June 2019

ICMAD issues Industry Alert concerning UV absorbers in sunscreen

On June 11, 2019, Independent Cosmetic Manufacturers & Distributors (ICMAD) issued the following Industry Alert:

 

Dear ICMAD Members and Industry Friends:

 

You may have seen news reports to the effect that the UV absorbers in some sunscreens are capable of penetrating the skin and can then be found in the blood stream.

 

These reports are based on a pilot study sponsored by the FDA examining events around maximal use of these products.  The FDA’s release of this pilot study has raised questions from consumers about the safety of sunscreens.  To address public concern, the FDA released the clarifying statement below:

 

FDA Statement (https://www.fda.gov/news-events/fda-voices-perspectives-fda-experts/shedding-new-light-sunscreen-absorption):

 

 

“The fact that an ingredient is absorbed through the skin 

and into the body does not mean the ingredient is unsafe. 

Rather, this finding calls for further testing to determine 

the safety of that ingredient for repeated use.
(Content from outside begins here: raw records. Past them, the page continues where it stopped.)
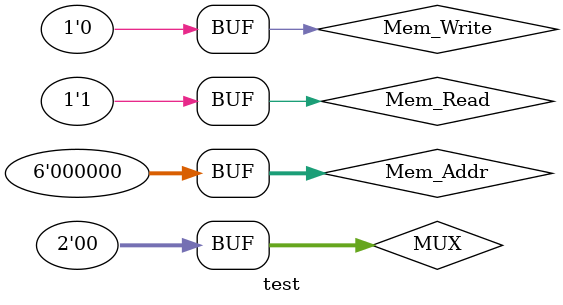
<source format=v>
`timescale 1ns / 1ps


module test;

	// Inputs
	reg [5:0] Mem_Addr;
	reg [1:0] MUX;
	reg Mem_Write;
	reg Mem_Read;

	// Outputs
	wire [7:0] LED;

	// Instantiate the Unit Under Test (UUT)
	RAM uut (
		.Mem_Addr(Mem_Addr), 
		.MUX(MUX), 
		.Mem_Write(Mem_Write), 
		.Mem_Read(Mem_Read), 
		.LED(LED)
	);
	initial begin
		// Initialize Inputs
		Mem_Addr = 0;
		MUX = 0;
		Mem_Write = 1;
		Mem_Read = 0;

		// Wait 100 ns for global reset to finish
		#100;
      Mem_Addr = 0;
		MUX = 0;
		Mem_Write = 0;
		Mem_Read = 1;  
		// Add stimulus here

	end
      
endmodule


</source>
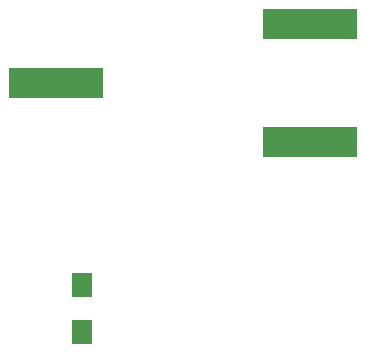
<source format=gbr>
%TF.GenerationSoftware,KiCad,Pcbnew,(5.1.4)-1*%
%TF.CreationDate,2020-02-28T23:00:37+08:00*%
%TF.ProjectId,Relay,52656c61-792e-46b6-9963-61645f706362,rev?*%
%TF.SameCoordinates,Original*%
%TF.FileFunction,Paste,Top*%
%TF.FilePolarity,Positive*%
%FSLAX46Y46*%
G04 Gerber Fmt 4.6, Leading zero omitted, Abs format (unit mm)*
G04 Created by KiCad (PCBNEW (5.1.4)-1) date 2020-02-28 23:00:37*
%MOMM*%
%LPD*%
G04 APERTURE LIST*
%ADD10R,8.000000X2.540000*%
%ADD11R,1.800000X2.000000*%
G04 APERTURE END LIST*
D10*
X94500000Y-44000000D03*
X94500000Y-54000000D03*
X73000000Y-49000000D03*
D11*
X75200000Y-66100000D03*
X75200000Y-70100000D03*
M02*

</source>
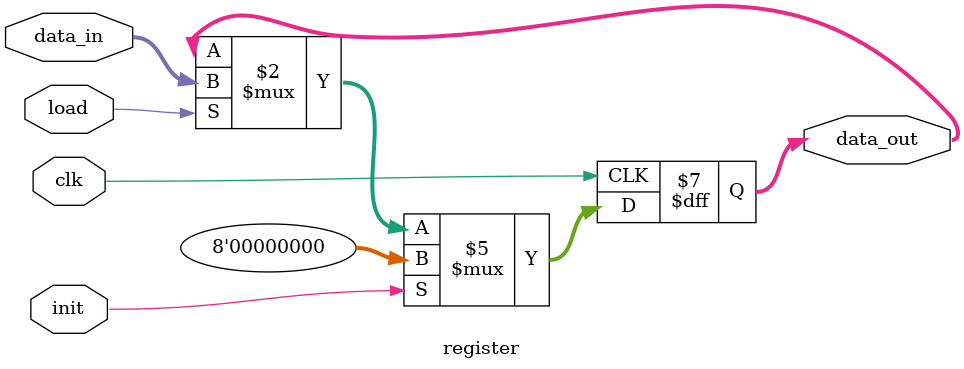
<source format=v>
module register #(parameter N = 8)(
    input clk,
    input init,
    input load,
    input [N-1:0] data_in,
    output reg [N-1:0] data_out
);
    always @(posedge clk) begin
        if(init)
            data_out <= 0;
        else if(load)
            data_out <= data_in;
    end
endmodule

</source>
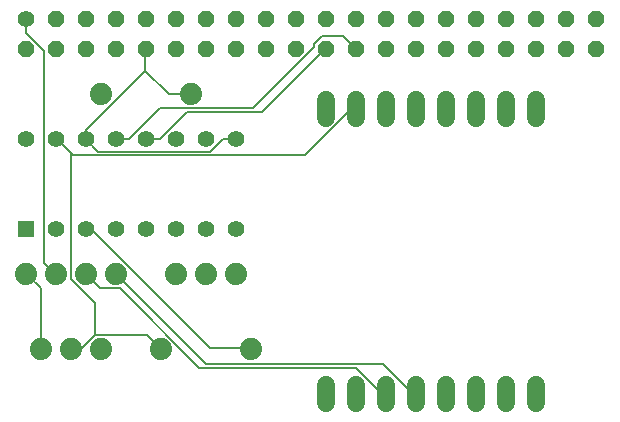
<source format=gbr>
G04 EAGLE Gerber RS-274X export*
G75*
%MOMM*%
%FSLAX34Y34*%
%LPD*%
%INBottom Copper*%
%IPPOS*%
%AMOC8*
5,1,8,0,0,1.08239X$1,22.5*%
G01*
%ADD10C,1.524000*%
%ADD11C,1.879600*%
%ADD12C,1.422400*%
%ADD13P,1.539592X8X22.500000*%
%ADD14R,1.408000X1.408000*%
%ADD15C,1.408000*%
%ADD16C,0.152400*%


D10*
X279400Y668020D02*
X279400Y652780D01*
X304800Y652780D02*
X304800Y668020D01*
X330200Y668020D02*
X330200Y652780D01*
X355600Y652780D02*
X355600Y668020D01*
X381000Y668020D02*
X381000Y652780D01*
X406400Y652780D02*
X406400Y668020D01*
X431800Y668020D02*
X431800Y652780D01*
X457200Y652780D02*
X457200Y668020D01*
X279400Y894080D02*
X279400Y909320D01*
X304800Y909320D02*
X304800Y894080D01*
X330200Y894080D02*
X330200Y909320D01*
X355600Y909320D02*
X355600Y894080D01*
X381000Y894080D02*
X381000Y909320D01*
X406400Y909320D02*
X406400Y894080D01*
X431800Y894080D02*
X431800Y909320D01*
X457200Y909320D02*
X457200Y894080D01*
D11*
X139700Y698500D03*
X215900Y698500D03*
X88900Y914400D03*
X165100Y914400D03*
D12*
X25400Y977900D03*
D13*
X25400Y952500D03*
X50800Y977900D03*
X50800Y952500D03*
X76200Y977900D03*
X76200Y952500D03*
X101600Y977900D03*
X101600Y952500D03*
X127000Y977900D03*
X127000Y952500D03*
X152400Y977900D03*
X152400Y952500D03*
X177800Y977900D03*
X177800Y952500D03*
X203200Y977900D03*
X203200Y952500D03*
X228600Y977900D03*
X228600Y952500D03*
X254000Y977900D03*
X254000Y952500D03*
X279400Y977900D03*
X279400Y952500D03*
X304800Y977900D03*
X304800Y952500D03*
X330200Y977900D03*
X330200Y952500D03*
X355600Y977900D03*
X355600Y952500D03*
X381000Y977900D03*
X381000Y952500D03*
X406400Y977900D03*
X406400Y952500D03*
X431800Y977900D03*
X431800Y952500D03*
X457200Y977900D03*
X457200Y952500D03*
X482600Y977900D03*
X482600Y952500D03*
X508000Y977900D03*
X508000Y952500D03*
D14*
X25400Y800100D03*
D15*
X50800Y800100D03*
X76200Y800100D03*
X101600Y800100D03*
X127000Y800100D03*
X152400Y800100D03*
X177800Y800100D03*
X203200Y800100D03*
X177800Y876300D03*
X152400Y876300D03*
X127000Y876300D03*
X101600Y876300D03*
X76200Y876300D03*
X50800Y876300D03*
X25400Y876300D03*
X203200Y876300D03*
D11*
X25400Y762000D03*
X50800Y762000D03*
X76200Y762000D03*
X101600Y762000D03*
X152400Y762000D03*
X177800Y762000D03*
X203200Y762000D03*
X38100Y698500D03*
X63500Y698500D03*
X88900Y698500D03*
D16*
X73152Y699516D02*
X64008Y699516D01*
X73152Y699516D02*
X83820Y710184D01*
X128016Y710184D01*
X139700Y698500D01*
X64008Y699516D02*
X63500Y698500D01*
X300228Y900684D02*
X304800Y900684D01*
X300228Y900684D02*
X262128Y862584D01*
X65532Y862584D01*
X64008Y864108D02*
X51816Y876300D01*
X64008Y864108D02*
X65532Y862584D01*
X304800Y900684D02*
X304800Y901700D01*
X51816Y876300D02*
X50800Y876300D01*
X83820Y737616D02*
X83820Y710184D01*
X83820Y737616D02*
X64008Y757428D01*
X64008Y864108D01*
X326136Y661416D02*
X329184Y661416D01*
X326136Y661416D02*
X304800Y682752D01*
X172212Y682752D01*
X105156Y749808D01*
X88392Y749808D01*
X76200Y762000D01*
X329184Y661416D02*
X330200Y660400D01*
X352044Y661416D02*
X355092Y661416D01*
X352044Y661416D02*
X327660Y685800D01*
X178308Y685800D01*
X102108Y762000D01*
X355092Y661416D02*
X355600Y660400D01*
X102108Y762000D02*
X101600Y762000D01*
X181356Y699516D02*
X214884Y699516D01*
X181356Y699516D02*
X80772Y800100D01*
X76200Y800100D01*
X214884Y699516D02*
X215900Y698500D01*
X38100Y698500D02*
X38100Y749808D01*
X25908Y762000D01*
X25400Y762000D01*
X76200Y876300D02*
X76200Y883920D01*
X126492Y934212D01*
X126492Y952500D01*
X127000Y952500D01*
X146304Y914400D02*
X165100Y914400D01*
X146304Y914400D02*
X126492Y934212D01*
X192024Y876300D02*
X203200Y876300D01*
X192024Y876300D02*
X181356Y865632D01*
X86868Y865632D01*
X76200Y876300D01*
X101600Y876300D02*
X112776Y876300D01*
X138684Y902208D01*
X217932Y902208D01*
X269748Y954024D01*
X269748Y957072D01*
X275844Y963168D01*
X294132Y963168D01*
X304800Y952500D01*
X138684Y876300D02*
X127000Y876300D01*
X138684Y876300D02*
X161544Y899160D01*
X225552Y899160D01*
X278892Y952500D01*
X279400Y952500D01*
X25908Y966216D02*
X25908Y976884D01*
X25908Y966216D02*
X41148Y950976D01*
X41148Y771144D01*
X50292Y762000D01*
X25908Y976884D02*
X25400Y977900D01*
X50292Y762000D02*
X50800Y762000D01*
M02*

</source>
Such testing 

is part of the standard pre-market safety evaluation of most 

chronically administered drugs with appreciable systemic 

absorption.”

 

 

Additionally, the American Academy of Dermatology has taken a strong stance in reaffirming the safety and efficacy of these products:

American Academy of Dermatology Comments:

 

(https://www.aad.org/media/news-releases/study-sunscreen-ingredients)

 

“As the study concludes, this is a small, pilot study and 

more research is needed before it can be determined if 

the absorption of sunscreen ingredients has any effects 

on a person’s health.  These sunscreen ingredients have 

been used for several decades without any reported 

internal side effects in humans.  Importantly, the study 

authors conclude that individuals should not refrain from 

the use of sunscreen, which the AAD encourages as one 

component of a comprehensive sun protection plan as 

sunscreen use has been shown to reduce the risk of skin 

cancer in a number of scientific studies.”

 

 

“Skin cancer is the most common cancer in the United 

States, and dermatologists see the impact it has on patients’ 

lives every day. Unprotected exposure to the sun’s ultraviolet 

rays is a major risk factor for skin cancer. The AAD encourages 

the public to continue to protect themselves from the sun by 

seeking shade; wearing protective clothing, including a 

lightweight, long-sleeved shirt, pants, a wide-brimmed hat 

and sunglasses; and generously applying a broad-spectrum, 

water-resistant sunscreen with an SPF of 30 or higher to 

exposed skin.”

 

 

ICMAD is closely following the developments in this issue and will be actively advocating for the application of principles of sound science, for the outstanding safety record of the industry, and our members.